Zu ihrem Glück legten die Bramfelder nicht noch das 5:0 nach, denn das hätte uns bestimmt an das gleichlautende Ergebnis aus der Vorsaison zwischen Sasel und Buchholz erinnert. Auch das war aus Sicht des Siegers eine Sternstunde, doch der Stern verglühte rasch. Es war ebenso der einzige Sieg der Saseler in der gesamten Spielzeit. Bramfeld hat schon jetzt mehr zu bieten; wenn am Ende der Serie dann doch kein Fünf-Tore-Sieg herausgekommen ist, muss dies die Elf von Hardy Brüning sicher nicht bekümmern.
Auf 5:0-Siege hat sich in dieser Saison ja ohnehin der SC Condor spezialisiert, der kaum in solche Schwierigkeiten geraten dürfte wie wir sie bei den Saselern sahen und bei den Bramfeldern zumindest erwarteten. Beim USC Paloma traten die Raubvögel extrem bissig auf. Am Ende stand - nach dem Kantersieg in Niendorf - schon der zweite 5:0-Auswärtserfolg der Gelb-Schwarzen, die sich durch ihren Torreigen an die Spitze des Verfolgerfelds setzten. Den Tauben scheint die Spielpause samt Drei-Punkte-Präsent, die Bergedorf ihnen vor zwei Wochen hinterließ, nicht gut getan zu haben. 0:9 Tore aus den beiden Spielen danach - da hat ein Sturzflug eingesetzt.

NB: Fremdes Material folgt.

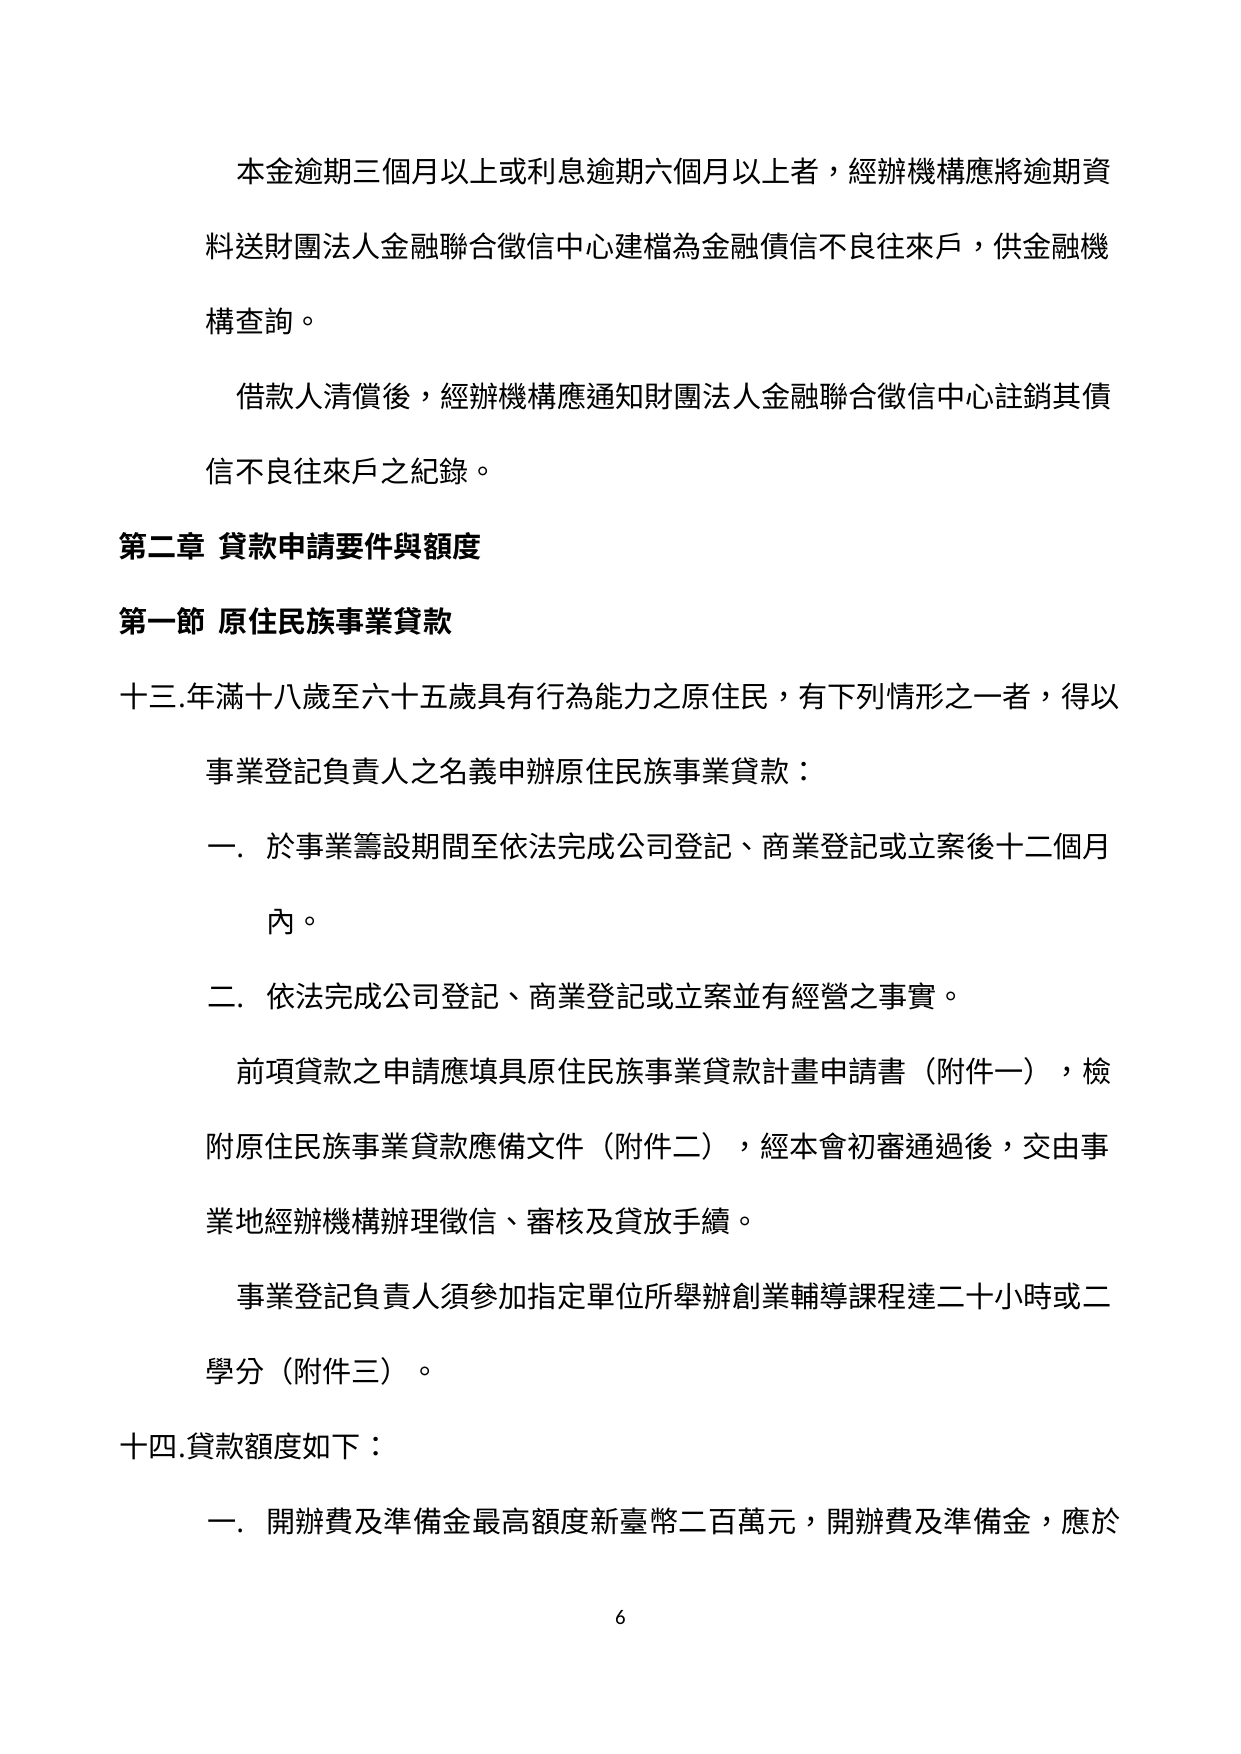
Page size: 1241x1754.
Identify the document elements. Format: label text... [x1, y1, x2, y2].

text 借款人清償後，經辦機構應通知財團法人金融聯合徵信中心註銷其債信不良往來戶之紀錄。 [206, 357, 1122, 507]
text 前項貸款之申請應填具原住民族事業貸款計畫申請書（附件一），檢附原住民族事業貸款應備文件（附件二），經本會初審通過後，交由事業地經辦機構辦理徵信、審核及貸放手續。 [206, 1032, 1122, 1257]
text 事業登記負責人須參加指定單位所舉辦創業輔導課程達二十小時或二學分（附件三）。 [206, 1257, 1122, 1407]
list 依法完成公司登記、商業登記或立案並有經營之事實。 [207, 957, 1122, 1032]
text 第二章 貸款申請要件與額度 [118, 507, 1122, 582]
text 本金逾期三個月以上或利息逾期六個月以上者，經辦機構應將逾期資料送財團法人金融聯合徵信中心建檔為金融債信不良往來戶，供金融機構查詢。 [206, 132, 1122, 357]
list 於事業籌設期間至依法完成公司登記、商業登記或立案後十二個月內。 [207, 807, 1122, 957]
list 年滿十八歲至六十五歲具有行為能力之原住民，有下列情形之一者，得以事業登記負責人之名義申辦原住民族事業貸款： [119, 657, 1122, 807]
text 第一節 原住民族事業貸款 [118, 582, 1122, 657]
list 開辦費及準備金最高額度新臺幣二百萬元，開辦費及準備金，應於 [207, 1482, 1122, 1557]
list 貸款額度如下： [119, 1407, 1122, 1482]
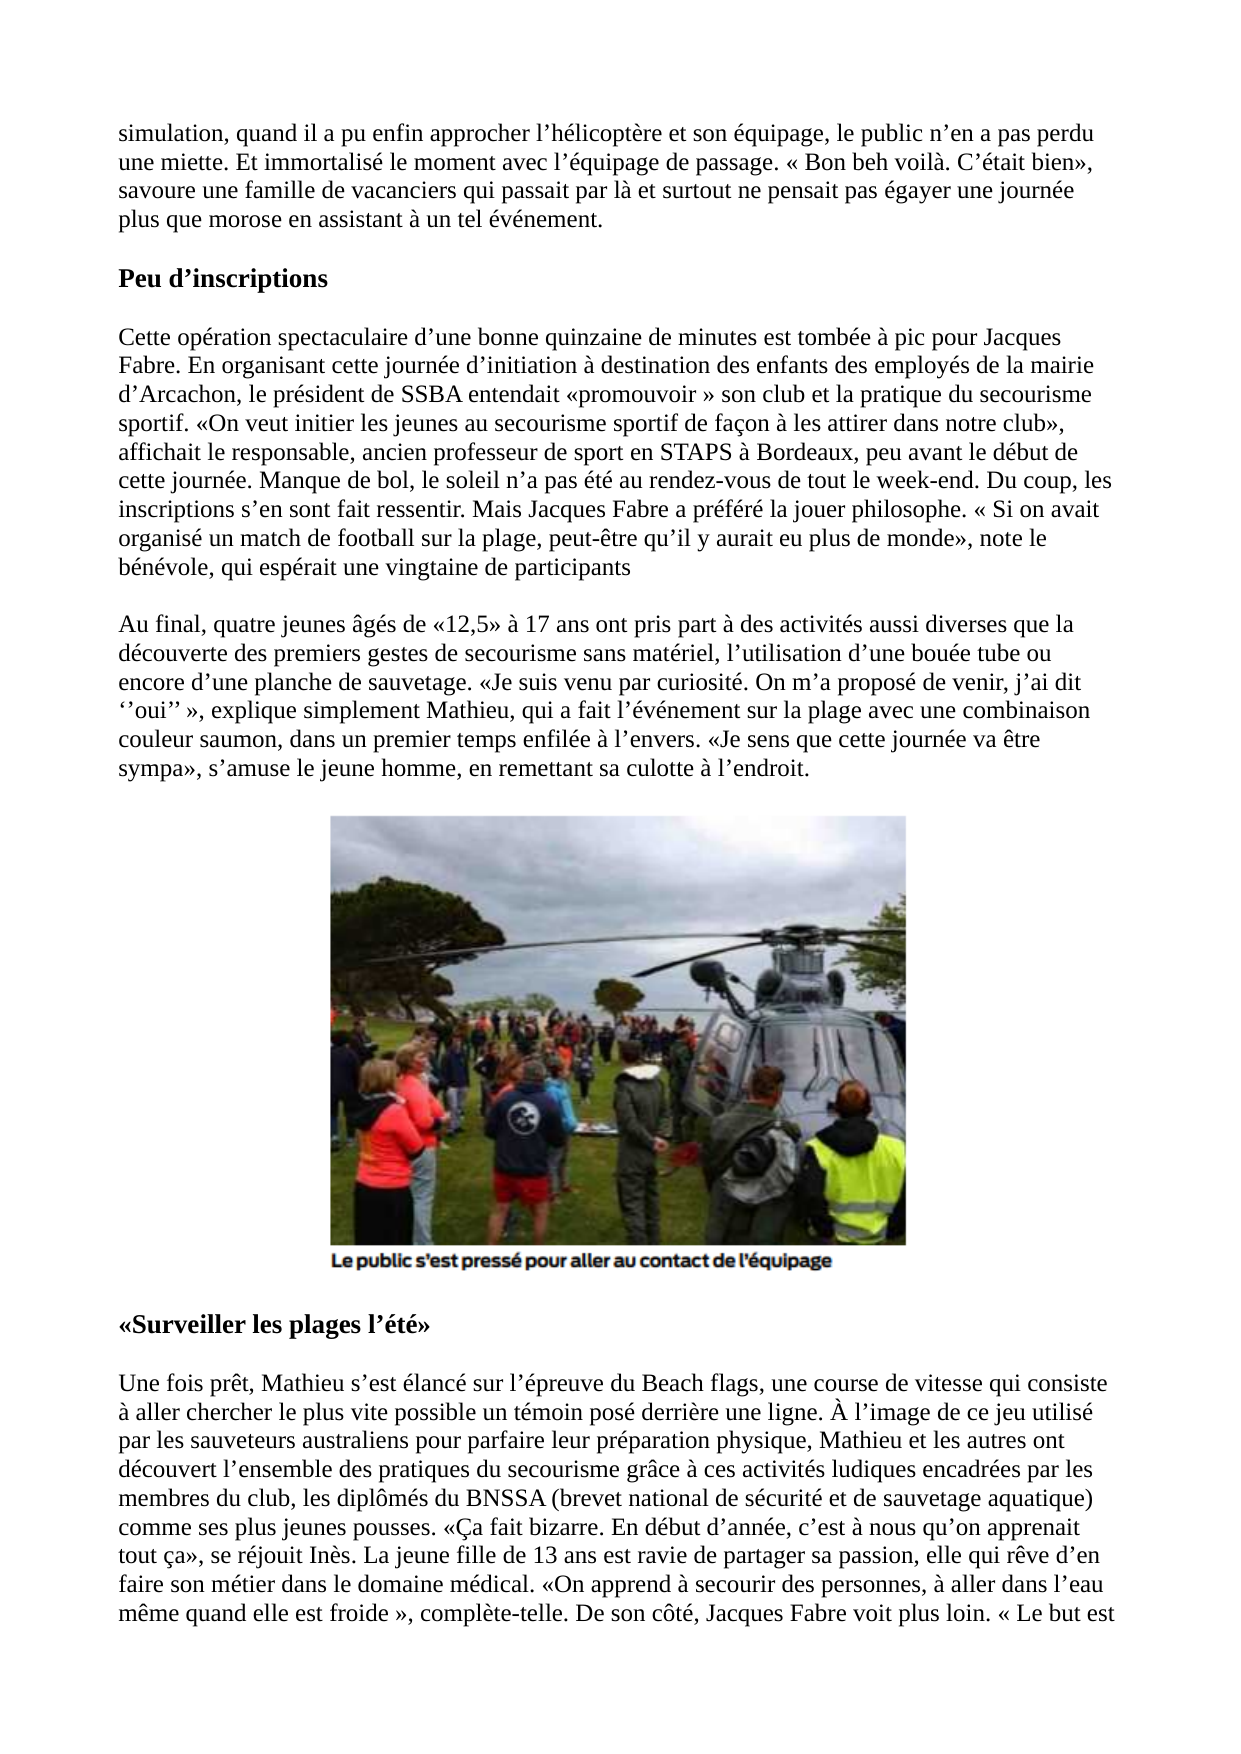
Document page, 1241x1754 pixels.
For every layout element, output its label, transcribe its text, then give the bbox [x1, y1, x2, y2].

picture [326, 810, 914, 1280]
text simulation, quand il a pu enfin approcher l’hélicoptère et son équipage, le public n’en a pas perdu une miette. Et immortalisé le moment avec l’équipage de passage. « Bon beh voilà. C’était bien», savoure une famille de vacanciers qui passait par là et surtout ne pensait pas égayer une journée plus que morose en assistant à un tel événement. [118, 118, 1122, 233]
text Une fois prêt, Mathieu s’est élancé sur l’épreuve du Beach flags, une course de vitesse qui consiste à aller chercher le plus vite possible un témoin posé derrière une ligne. À l’image de ce jeu utilisé par les sauveteurs australiens pour parfaire leur préparation physique, Mathieu et les autres ont découvert l’ensemble des pratiques du secourisme grâce à ces activités ludiques encadrées par les membres du club, les diplômés du BNSSA (brevet national de sécurité et de sauvetage aquatique) comme ses plus jeunes pousses. «Ça fait bizarre. En début d’année, c’est à nous qu’on apprenait tout ça», se réjouit Inès. La jeune fille de 13 ans est ravie de partager sa passion, elle qui rêve d’en faire son métier dans le domaine médical. «On apprend à secourir des personnes, à aller dans l’eau même quand elle est froide », complète-telle. De son côté, Jacques Fabre voit plus loin. « Le but est [118, 1368, 1122, 1627]
text Peu d’inscriptions [118, 262, 1122, 293]
text Cette opération spectaculaire d’une bonne quinzaine de minutes est tombée à pic pour Jacques Fabre. En organisant cette journée d’initiation à destination des enfants des employés de la mairie d’Arcachon, le président de SSBA entendait «promouvoir » son club et la pratique du secourisme sportif. «On veut initier les jeunes au secourisme sportif de façon à les attirer dans notre club», affichait le responsable, ancien professeur de sport en STAPS à Bordeaux, peu avant le début de cette journée. Manque de bol, le soleil n’a pas été au rendez-vous de tout le week-end. Du coup, les inscriptions s’en sont fait ressentir. Mais Jacques Fabre a préféré la jouer philosophe. « Si on avait organisé un match de football sur la plage, peut-être qu’il y aurait eu plus de monde», note le bénévole, qui espérait une vingtaine de participants [118, 322, 1122, 581]
text Au final, quatre jeunes âgés de «12,5» à 17 ans ont pris part à des activités aussi diverses que la découverte des premiers gestes de secourisme sans matériel, l’utilisation d’une bouée tube ou encore d’une planche de sauvetage. «Je suis venu par curiosité. On m’a proposé de venir, j’ai dit ‘’oui’’ », explique simplement Mathieu, qui a fait l’événement sur la plage avec une combinaison couleur saumon, dans un premier temps enfilée à l’envers. «Je sens que cette journée va être sympa», s’amuse le jeune homme, en remettant sa culotte à l’endroit. [118, 609, 1122, 782]
text «Surveiller les plages l’été» [118, 1308, 1122, 1339]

Derzeit scheint es recht lukrativ, gegen Paloma zu wetten. Fast so lukrativ, wie einen Einsatz auf den FC Elmshorn zu platzieren. Denn dass Elmshorn 1:0 in Führung gehen würde, konnte eigentlich jedem klar sein. Schließlich waren die Elmshorner bislang immer so vorgegangen. Wer mit diesem hochanalytischen Hintergrundwissen in Lurup noch schnell nach Wettopfern suchte, musste sich aber ganz schön beeilen. Nicht einmal eine Minute verging nach dem Anpfiff, ehe Jan Lüneburg der Prognose bereits den Stempel "korrekt" aufdrückte und damit die Wettgrundlage erodierte.
Lüneburg traf auch zum 2:0 für den FCE, dessen Darbietung danach aber ein wenig an das WM-Qualifikationsspiel der DFB-Auswahl in Österreich erinnerte. Lurup kam durch Jan Geist auf 1:2 heran und hätte sich in der Schlussphase beinahe noch mit einem Punkt belohnt. War aber nicht so, es blieb dabei: Elmshorn siegt wie Deutschland. Und ist damit, wie die Löw-Elf, Tabellenführer. Dicht gefolgt vom Derbysieger Curslack-Neuengamme, der beim Heim-3:1 gegen Vier- und Marschlande allerdings tüchtiges Glück und den vorlegenden Joker Pascal Eggert benötigte, um die Begegnung in den letzten zehn Minuten doch noch für sich zu entscheiden. Den mittlerweile sechsfachen Torschützen Jan Landau nicht zu vergessen.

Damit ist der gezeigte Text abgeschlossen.